A change of mind regarding the firmament and waters above

I have made some slight adjustments to my view regarding the firmament and the waters above. I continue to believe that the Raqia of Genesis 1 was solid and the waters above were literal waters, not clouds, as some argue, as they are above the heavenly bodies, or ‘space dust’ (as conservative JP Holding argues). However, I find it difficult to see that these waters were the standard belief amongst Ancient Israelites, and that this is where rain comes from. For we see in Jeremiah 10:13 that the author was aware that clouds contained water vapour, and in Exodus 24:10 we see that God is walking on top of the firmament, and not in the waters at all. This does not create contradiction in my opinion, for Genesis 1 was not intended to a a scientific account of the cosmos in any way.

Hi Reggie

A I understand it your position has now become, then, that the Israelites knew rain came from clouds, and that Genesis is therefore an exception to that belief, positing a heavenly ocean with no actual function, but instead just as the content of some mythical belief, or metaphorical function?

The first part is indubitable, for example in the instance of Job 26.8, which says:

> He wraps the waters in his clouds,
> yet the clouds do not burst under their weight.

What, then, do you make of Genesis 9, in which God covenants with Noah not to flood the earth again? The sign of this is the rainbow he sets “in the clouds” (anan, the same word used in Job 26). God goes on to say that whenever he brings such clouds over the earth and the rainbow appears in the clouds (as everybody knew, that happens when the clouds drop rain) he will remember his covenant, and that never again will he send the waters (mayim, as in both Job 26 and Genesis 1) to flood the earth. He closes his speech by, once more, associating the perpetual sign of the rainbow with the clouds.

Now it seems the writer of Genesis 9 agreed with the writer of Job, but was he unfamiliar with chapter 1 of his own book (which even the critical scholars don’t believe, attributing both ch1 and ch9 to the same “priestly” source)?

It appears that your continued belief in the “ocean”, despite its absence from the rest of ANE literature and even, you suggest, the rest of the Bible, depends on your interpretation that Genesis 1 teaches that the waters are above the heavenly bodies. Can you be quite certain that interpretation is thoroughly watertight (!) against the weight of all that other evidence?
----
Parts of the exercise:
1. Reproduce the stretch of the firmament post from "The first part" through "with the clouds.", swapping "clouds" for "vapors".
2. In the firmament post, which verse is cited to show God walking on top of the firmament?
The listing after this point is separate material, unrelated to the firmament post.

Given records:
----
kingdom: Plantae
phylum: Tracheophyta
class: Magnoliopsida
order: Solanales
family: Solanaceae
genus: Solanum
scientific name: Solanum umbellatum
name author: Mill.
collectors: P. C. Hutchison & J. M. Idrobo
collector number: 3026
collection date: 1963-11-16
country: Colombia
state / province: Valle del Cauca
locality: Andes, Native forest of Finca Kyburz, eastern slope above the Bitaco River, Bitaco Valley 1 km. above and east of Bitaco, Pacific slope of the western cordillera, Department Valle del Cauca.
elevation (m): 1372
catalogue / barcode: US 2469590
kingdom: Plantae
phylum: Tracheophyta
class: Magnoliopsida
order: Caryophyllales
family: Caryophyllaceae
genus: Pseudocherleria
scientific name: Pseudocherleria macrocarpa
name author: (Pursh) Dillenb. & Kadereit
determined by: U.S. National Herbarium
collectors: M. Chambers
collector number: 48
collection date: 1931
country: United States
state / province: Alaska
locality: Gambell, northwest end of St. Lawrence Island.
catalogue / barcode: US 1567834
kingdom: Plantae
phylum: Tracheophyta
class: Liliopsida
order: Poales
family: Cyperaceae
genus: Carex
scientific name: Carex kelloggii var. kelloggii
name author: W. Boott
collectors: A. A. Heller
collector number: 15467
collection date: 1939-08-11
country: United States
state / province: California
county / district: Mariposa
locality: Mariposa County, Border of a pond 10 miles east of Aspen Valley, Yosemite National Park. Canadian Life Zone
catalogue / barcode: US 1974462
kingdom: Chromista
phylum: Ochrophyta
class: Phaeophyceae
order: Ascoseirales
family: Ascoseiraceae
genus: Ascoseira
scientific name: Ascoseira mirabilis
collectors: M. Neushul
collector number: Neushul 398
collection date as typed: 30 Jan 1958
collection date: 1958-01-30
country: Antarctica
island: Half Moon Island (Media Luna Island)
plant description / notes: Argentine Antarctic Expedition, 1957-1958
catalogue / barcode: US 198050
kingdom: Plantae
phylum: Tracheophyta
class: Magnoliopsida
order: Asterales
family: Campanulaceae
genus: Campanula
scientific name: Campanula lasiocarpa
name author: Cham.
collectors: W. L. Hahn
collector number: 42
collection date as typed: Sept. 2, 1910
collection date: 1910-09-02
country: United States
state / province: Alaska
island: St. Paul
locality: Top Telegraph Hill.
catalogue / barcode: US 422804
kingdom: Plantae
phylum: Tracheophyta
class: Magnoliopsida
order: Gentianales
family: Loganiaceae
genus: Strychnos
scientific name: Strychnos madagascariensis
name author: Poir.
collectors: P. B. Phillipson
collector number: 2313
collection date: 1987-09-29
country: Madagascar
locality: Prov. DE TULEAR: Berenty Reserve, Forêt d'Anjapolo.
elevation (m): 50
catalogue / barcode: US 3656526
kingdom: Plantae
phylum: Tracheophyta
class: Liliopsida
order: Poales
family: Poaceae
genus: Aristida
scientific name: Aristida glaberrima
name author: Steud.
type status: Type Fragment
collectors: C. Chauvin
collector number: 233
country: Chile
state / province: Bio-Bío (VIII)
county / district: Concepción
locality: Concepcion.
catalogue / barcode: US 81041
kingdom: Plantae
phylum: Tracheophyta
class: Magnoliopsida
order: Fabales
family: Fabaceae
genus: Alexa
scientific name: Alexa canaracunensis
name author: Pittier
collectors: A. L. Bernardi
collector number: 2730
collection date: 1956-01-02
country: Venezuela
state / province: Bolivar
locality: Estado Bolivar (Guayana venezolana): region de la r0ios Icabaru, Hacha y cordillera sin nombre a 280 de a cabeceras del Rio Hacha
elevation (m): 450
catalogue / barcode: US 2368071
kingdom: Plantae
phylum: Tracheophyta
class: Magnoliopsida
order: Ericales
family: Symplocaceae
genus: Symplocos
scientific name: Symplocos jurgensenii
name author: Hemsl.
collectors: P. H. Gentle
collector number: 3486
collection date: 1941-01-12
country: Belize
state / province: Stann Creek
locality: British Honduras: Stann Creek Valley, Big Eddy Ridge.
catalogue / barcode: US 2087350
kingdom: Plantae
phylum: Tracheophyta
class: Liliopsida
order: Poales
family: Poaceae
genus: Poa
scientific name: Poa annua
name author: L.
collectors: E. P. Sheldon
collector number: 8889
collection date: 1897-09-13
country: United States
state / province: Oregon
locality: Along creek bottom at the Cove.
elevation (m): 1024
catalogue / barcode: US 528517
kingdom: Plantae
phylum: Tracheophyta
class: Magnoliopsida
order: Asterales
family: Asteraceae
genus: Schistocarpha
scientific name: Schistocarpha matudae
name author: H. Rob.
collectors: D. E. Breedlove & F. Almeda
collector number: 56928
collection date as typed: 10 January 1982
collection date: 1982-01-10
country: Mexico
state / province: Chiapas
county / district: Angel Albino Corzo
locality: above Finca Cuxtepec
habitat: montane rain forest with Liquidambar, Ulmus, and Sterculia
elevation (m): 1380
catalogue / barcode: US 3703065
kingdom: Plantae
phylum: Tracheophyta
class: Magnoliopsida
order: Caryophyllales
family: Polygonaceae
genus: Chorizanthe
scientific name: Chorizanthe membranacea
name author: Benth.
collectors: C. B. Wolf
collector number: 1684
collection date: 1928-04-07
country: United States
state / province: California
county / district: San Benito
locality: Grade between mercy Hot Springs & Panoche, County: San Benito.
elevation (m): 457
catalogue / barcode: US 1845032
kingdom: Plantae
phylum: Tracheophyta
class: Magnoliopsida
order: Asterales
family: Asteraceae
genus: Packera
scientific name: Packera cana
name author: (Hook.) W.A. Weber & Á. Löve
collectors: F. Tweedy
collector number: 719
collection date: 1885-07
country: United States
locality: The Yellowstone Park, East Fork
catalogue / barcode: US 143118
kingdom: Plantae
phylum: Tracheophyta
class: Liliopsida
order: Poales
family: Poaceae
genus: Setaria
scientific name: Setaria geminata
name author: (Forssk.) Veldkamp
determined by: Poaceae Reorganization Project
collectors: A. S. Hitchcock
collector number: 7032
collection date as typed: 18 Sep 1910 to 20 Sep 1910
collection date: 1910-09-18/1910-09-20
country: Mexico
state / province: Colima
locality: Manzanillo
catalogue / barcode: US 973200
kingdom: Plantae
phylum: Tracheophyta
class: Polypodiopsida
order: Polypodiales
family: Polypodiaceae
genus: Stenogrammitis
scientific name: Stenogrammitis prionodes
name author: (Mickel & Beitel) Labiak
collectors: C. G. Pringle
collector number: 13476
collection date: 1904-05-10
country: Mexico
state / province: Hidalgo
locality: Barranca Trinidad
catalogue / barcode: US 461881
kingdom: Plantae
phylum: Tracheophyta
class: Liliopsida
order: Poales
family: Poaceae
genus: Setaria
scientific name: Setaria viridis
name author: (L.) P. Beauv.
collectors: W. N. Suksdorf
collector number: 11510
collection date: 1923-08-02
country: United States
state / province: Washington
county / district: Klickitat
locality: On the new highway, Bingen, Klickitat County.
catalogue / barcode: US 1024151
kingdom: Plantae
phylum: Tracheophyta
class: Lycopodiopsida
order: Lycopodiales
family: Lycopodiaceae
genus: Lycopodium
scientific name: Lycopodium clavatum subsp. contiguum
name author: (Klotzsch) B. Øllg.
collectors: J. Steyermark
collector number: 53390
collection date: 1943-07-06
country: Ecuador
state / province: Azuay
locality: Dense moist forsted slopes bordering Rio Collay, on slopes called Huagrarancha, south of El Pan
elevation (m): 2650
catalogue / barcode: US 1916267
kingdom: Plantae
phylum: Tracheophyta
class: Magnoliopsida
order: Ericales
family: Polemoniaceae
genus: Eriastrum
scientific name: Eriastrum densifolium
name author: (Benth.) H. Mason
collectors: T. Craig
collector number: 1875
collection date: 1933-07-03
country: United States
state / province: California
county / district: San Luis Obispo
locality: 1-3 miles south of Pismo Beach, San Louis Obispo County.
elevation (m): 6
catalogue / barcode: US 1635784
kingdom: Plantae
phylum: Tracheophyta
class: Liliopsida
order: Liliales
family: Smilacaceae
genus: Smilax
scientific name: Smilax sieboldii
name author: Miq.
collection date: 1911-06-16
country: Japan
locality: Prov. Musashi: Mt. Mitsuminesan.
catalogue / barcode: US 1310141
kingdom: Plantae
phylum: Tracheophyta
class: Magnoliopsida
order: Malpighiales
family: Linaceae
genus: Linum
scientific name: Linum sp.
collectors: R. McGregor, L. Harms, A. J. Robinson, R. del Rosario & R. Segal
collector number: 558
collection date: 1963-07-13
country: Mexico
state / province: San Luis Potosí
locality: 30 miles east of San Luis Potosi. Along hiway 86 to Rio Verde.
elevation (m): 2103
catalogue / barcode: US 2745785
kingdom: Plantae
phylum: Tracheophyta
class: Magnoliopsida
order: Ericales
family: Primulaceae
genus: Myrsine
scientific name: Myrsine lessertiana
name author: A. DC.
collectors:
----
Exercise solutions:
1.
The first part is indubitable, for example in the instance of Job 26.8, which says:

> He wraps the waters in his vapors,
> yet the vapors do not burst under their weight.

What, then, do you make of Genesis 9, in which God covenants with Noah not to flood the earth again? The sign of this is the rainbow he sets “in the vapors” (anan, the same word used in Job 26). God goes on to say that whenever he brings such vapors over the earth and the rainbow appears in the vapors (as everybody knew, that happens when the vapors drop rain) he will remember his covenant, and that never again will he send the waters (mayim, as in both Job 26 and Genesis 1) to flood the earth. He closes his speech by, once more, associating the perpetual sign of the rainbow with the vapors.

2. Exodus 24:10